手をにぎらなくても

高尾 結

第1話

 女の子が7才になったばかりの頃、ぽつりと言いました。

「お友達の作り方がわからない」


 女の子は今までずっと、ちゃんとお友達が作れていたのです。

幼稚園のときも、小学校に上がったときも、

「いっしょに遊ぼう」

と自分から声をかけて、周りの子達とお友達になれていました。


 いっしょに遊ぼうって誘ってみたら?今までと同じように。

「でも、そう言っても仲間に入れてもらえないの」

「だから一人でいることが多いの」

「どうすればお友達になれるのか、分からなくなったの」


 女の子の心は少し大きくなったのでしょう。

今まで何の迷いもなく出来ていた

「自分から他の人に話しかける」

ということが、実は恐ろしく、勇気のいるものだと気付いたのですから。

 他の人には他の人の気持ちがあり、自分が受け入れてもらえないこともあり、受け入れてもらえないことは心が痛いということを知ったのです。


 女の子の痛みは、かつて子供だった頃、私も感じた痛みでした。

 私はずいぶん大きくなるまでうまくお友達を作ることができなかったのです。


 私は女の子が歩いてきた道も、今立っている場所も、ずっとずっと昔に通り過ぎてしまった者です。

 これから女の子が進むであろう道が、実は決して楽しく簡単ではないということも知っています。

 迷いも悩みもいつまでも消えることはなく、それどころかますます深まっていくだろうということも知っています。

 ほんの気晴らし程度の気持ちで、わざと他人を傷つける者がいることも知っています。

 せっかくお友達ができても別れは次から次へとやってきて、その度に一からやり直さなくてはいけないということも知っています。

 

 お友達ってなに?

 こんなに大変なのに、どうしてがんばってお友達を作らなきゃいけないの?


 この問いに正しい答えはありません。

 大人になっても、実はほとんどのことが分からないのです。ただ少し先まで進んでいるので、今まで自分に起きた出来事とその結果を知っています。

 だから私は自分が今まで歩んできた道に、一つの「もし」を当てはめてみました。

 もし今までずっとお友達が一人もいなかったら?


 生きることが今までよりもずっと難しく感じたでしょう。

 

 矢のように降り注ぐ悩み、苦しみ、迷い、悲しみ、全てを誰とも分かち合えることなく一人で抱え込んでいたら、私の胸は弾けてしまっていたかもしれません。

 また大地から生える草のように次々と萌える喜び、感動、幸せ、愛おしさ、全てを誰にも伝えることなく一人で満足するばかりだったら、世界の輝きはやがて色あせてしまったかもしれません。

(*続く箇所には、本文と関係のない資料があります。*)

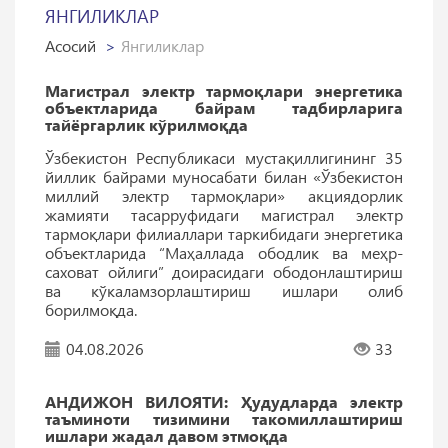
ЯНГИЛИКЛАР
Асосий
Янгиликлар
Магистрал электр тармоқлари энергетика
объектларида байрам тадбирларига
тайёргарлик кўрилмоқда
Ўзбекистон Республикаси мустақиллигининг 35
йиллик байрами муносабати билан «Ўзбекистон
миллий электр тармоқлари» акциядорлик
жамияти тасарруфидаги магистрал электр
тармоқлари филиаллари таркибидаги энергетика
объектларида “Маҳаллада ободлик ва меҳр-
саховат ойлиги” доирасидаги ободонлаштириш
ва кўкаламзорлаштириш ишлари олиб
борилмоқда.
04.08.2026
33
АНДИЖОН ВИЛОЯТИ: Ҳудудларда электр
таъминоти тизимини такомиллаштириш
ишлари жадал давом этмоқда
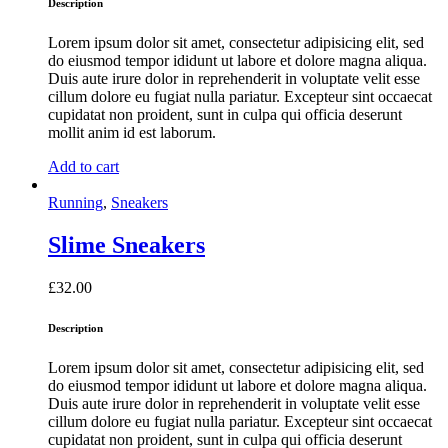
Description
Lorem ipsum dolor sit amet, consectetur adipisicing elit, sed
do eiusmod tempor ididunt ut labore et dolore magna aliqua.
Duis aute irure dolor in reprehenderit in voluptate velit esse
cillum dolore eu fugiat nulla pariatur. Excepteur sint occaecat
cupidatat non proident, sunt in culpa qui officia deserunt
mollit anim id est laborum.
Add to cart
Running
,
Sneakers
Slime Sneakers
£
32.00
Description
Lorem ipsum dolor sit amet, consectetur adipisicing elit, sed
do eiusmod tempor ididunt ut labore et dolore magna aliqua.
Duis aute irure dolor in reprehenderit in voluptate velit esse
cillum dolore eu fugiat nulla pariatur. Excepteur sint occaecat
cupidatat non proident, sunt in culpa qui officia deserunt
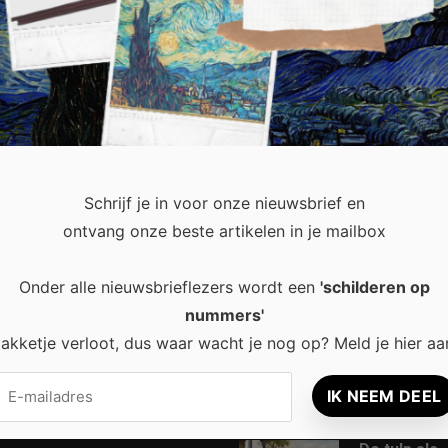
coins en of dit wel of niet een goede investering is. Feit is, da
der je instapt, hoe groter wellicht je kans …
lees dit artikel
Schrijf je in voor onze nieuwsbrief en
ontvang onze beste artikelen in je mailbox
Onder alle nieuwsbrieflezers wordt een
'schilderen op
recent
Popular
nummers'
akketje verloot, dus waar wacht je nog op? Meld je hier aa
Waarom een
8 tips voor
thuisbatterij steeds
rust en ener
interessanter wordt
leefruimte
voor Nederlandse
huishoudens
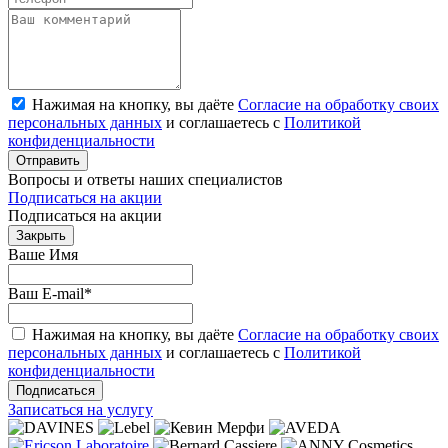
Нажимая на кнопку, вы даёте
Согласие на обработку своих
персональных данных
и соглашаетесь с
Политикой
конфиденциальности
Отправить
Вопросы и ответы наших специалистов
Подписаться на акции
Подписаться на акции
Закрыть
Ваше Имя
Ваш E-mail
*
Нажимая на кнопку, вы даёте
Согласие на обработку своих
персональных данных
и соглашаетесь с
Политикой
конфиденциальности
Подписаться
Записаться на услугу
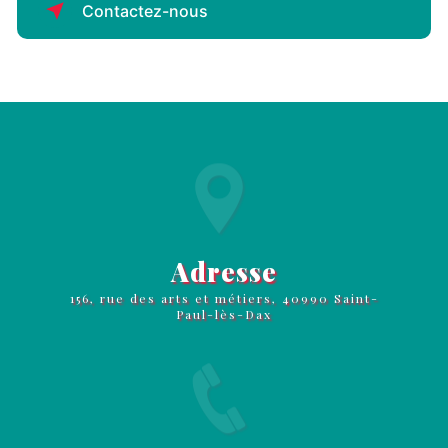
Contactez-nous
Adresse
156, rue des arts et métiers, 40990 Saint-
Paul-lès-Dax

 友達と一緒に喜び、悲しみ、悩み、楽しむことによって、私は自分のいる世界が荒々しく生きているということを知りました。そして友達の存在によって今まで行き着けなかった場所まで、駆け出すことすらできたのです。


 でも友情はほんの小さなことで簡単に終わってしまう、実に弱々しいものです。

 それなのに、強いと多くの人が勘違いしています。

弱くて、壊れやすくて、だから大切にしなければ、あっという間に消えてしまいます。数が多いから大丈夫、ということは決してありません。全部が壊れて消えてしまい、一つも残らなかったということも珍しくありませんし、逆に一つきりを大切に大切に、何十年もの間長く育める場合もあります。


 いつ消えてしまうか分からない、不安定なものに多くを賭けてしまうのは、実はとても危険なことです。でもそのことに気付かず、知らないうちに自分の全部を賭けてしまう人すらいるのです。

 自分と他の人は別の人間です。一緒に行く人がいなければ怖くて道を歩けない、と思っていても、足を動かすのは自分自身なのです。誰かのせいにしても、誰かを頼っても、仕方ありません。歩いているのは自分なのに、どうして一緒に行く人がいなければダメだと思ってしまうのでしょう。

 一人で歩けます。一人でしか歩けないはずなのです。

 自分を見失っては、道を行くことはできません。


 私が女の子に教えてあげられるのは、自分が過ごしてきた時間から知った幾つかの出来事と結果だけでした。それが女の子の心をどれだけ慰めることができたのかは分かりません。

 これからも女の子は色々なことにたくさんつまずき、悩むでしょう。

 傷ついて涙をあふれさせ、怒りに震えることもあるでしょう。

 でもいつか一緒に秘密の小箱を覗き込むお友達ができればいいと思っています。

 誰にも言えない苦しみを、プリズムのように広がる喜びを、分かち合う人が横にいるのは、とても幸福なことだからです。

 でもにぎった手に力を入れすぎて体重をかけないように、注意しなくていけません。

 手をにぎらなくても一人で立っていられるように、お友達の手はそっと優しく包み込むものだと思うからです。